These are the only substantial remains in Northern Ireland of a Dominican (Black) Friary, founded in the mid 13th century. The lower parts of the nave are of the 13th century, with two blocked doors in the south wall leading to the now vanished cloister. Extensive 14th-century remodelling involved rebuilding the upper parts of the nave, extending it westwards and adding a north aisle reached through the surviving arcade.
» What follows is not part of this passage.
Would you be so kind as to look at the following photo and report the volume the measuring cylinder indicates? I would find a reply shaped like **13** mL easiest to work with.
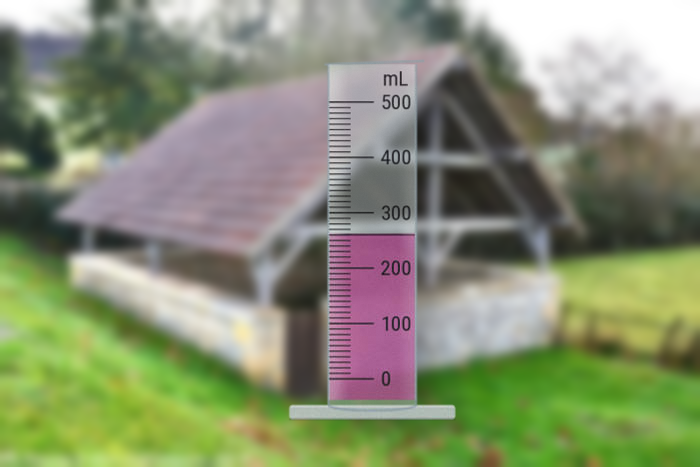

In the early 15th century the arcade became unstable and the repairs involved rebuilding the west wall and providing a new west door. The friary was suppressed in 1541 and burned in 1572, but after the Plantation it was granted to Hugh Montgomery, first Viscount Ards, who refurbished the church, rebuilding the north aisle and adding the tower. The door in the tower is elaborately decorated in a Renaissance style and bears his initials, HLM, but the soft Scrabo sandstone has weathered badly and much of the detail is now unclear. For this reason a copy of the door was made by Historic Monuments craftsmen and in 1607 was set in the modern wall, not far from its model.
The church continued in use until a grand new one was built from 1817 onwards, and for some years in the early 19th century part of the church was used as a courthouse. In 1890 it was consecrated as the burial place of the Londonderry family. The cloister of the friary was adapted for Montgomery’s use in the 17th century, when the Castle Gardens were laid out (now a scheduled historic monument). Walls and gate pillars from the 17th century survive at the Castle Gardens.